(About art rather than language.)
From the 6/3 New Yorker, p. 10, under Galleries–Uptown:
Albert York
The painter, who died in 2004 [actually 2009], at the age of eighty, may be the most esteemed artist you’ve never heard of. (The sculptor Robert Grosvenor owns a couple of York’s diminutive pictures and has been known to travel with them.) Each still-life and landscape exudes an exquisite weirdness. A skeleton relaxes on a lawn with a nude woman; an alligator creeps into a field. The paintings here were made in the sixties and seventies, but you might think they were a hundred years older. As York once told Calvin Tompkins, who profiled him for this magazine in 1995, “The modern world just passes me by. I don’t notice it. I missed the train.” Through June 14. (Davis & Langdale, 231 E. 60th St. …)
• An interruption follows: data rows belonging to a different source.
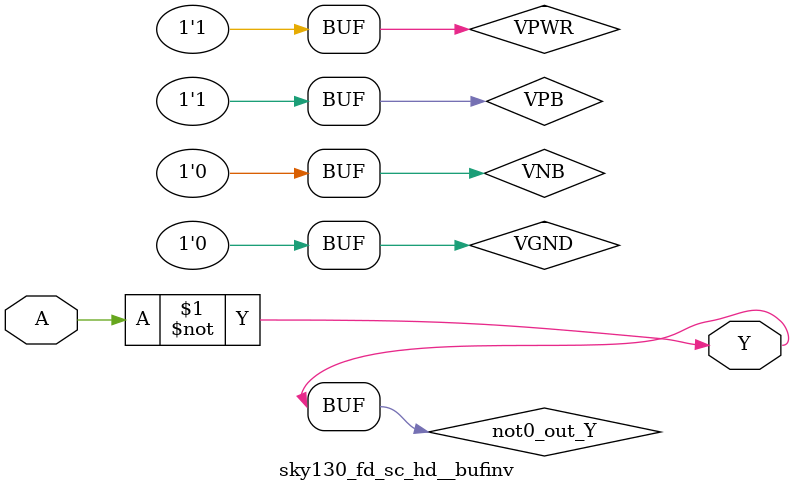
<source format=v>
/*
 * Copyright 2020 The SkyWater PDK Authors
 *
 * Licensed under the Apache License, Version 2.0 (the "License");
 * you may not use this file except in compliance with the License.
 * You may obtain a copy of the License at
 *
 *     https://www.apache.org/licenses/LICENSE-2.0
 *
 * Unless required by applicable law or agreed to in writing, software
 * distributed under the License is distributed on an "AS IS" BASIS,
 * WITHOUT WARRANTIES OR CONDITIONS OF ANY KIND, either express or implied.
 * See the License for the specific language governing permissions and
 * limitations under the License.
 *
 * SPDX-License-Identifier: Apache-2.0
*/


`ifndef SKY130_FD_SC_HD__BUFINV_TIMING_V
`define SKY130_FD_SC_HD__BUFINV_TIMING_V

/**
 * bufinv: Buffer followed by inverter.
 *
 * Verilog simulation timing model.
 */

`timescale 1ns / 1ps
`default_nettype none

`celldefine
module sky130_fd_sc_hd__bufinv (
    Y,
    A
);

    // Module ports
    output Y;
    input  A;

    // Module supplies
    supply1 VPWR;
    supply0 VGND;
    supply1 VPB ;
    supply0 VNB ;

    // Local signals
    wire not0_out_Y;

    //  Name  Output      Other arguments
    not not0 (not0_out_Y, A              );
    buf buf0 (Y         , not0_out_Y     );

endmodule
`endcelldefine

`default_nettype wire
`endif  // SKY130_FD_SC_HD__BUFINV_TIMING_V

</source>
There’s a minimal Wikipedia article:
Albert York (1928–2009) was an American painter.
York painted the beauty he saw in the world, once telling an interviewer, “I think we live in a Paradise. . . . This is a Garden of Eden.”
Michael Brenson of the New York Times described him as a “reclusive painter of deliberate, dreamlike landscapes, still lifes and portraits.”
Three samples of York’s fascinating work:
(#1)
A photo of York, with a still life.
(#2)
Tulips shooting up straight out of the ground, horse and rider in the background.
(#3)
The skeleton and nude mentioned in the New Yorker.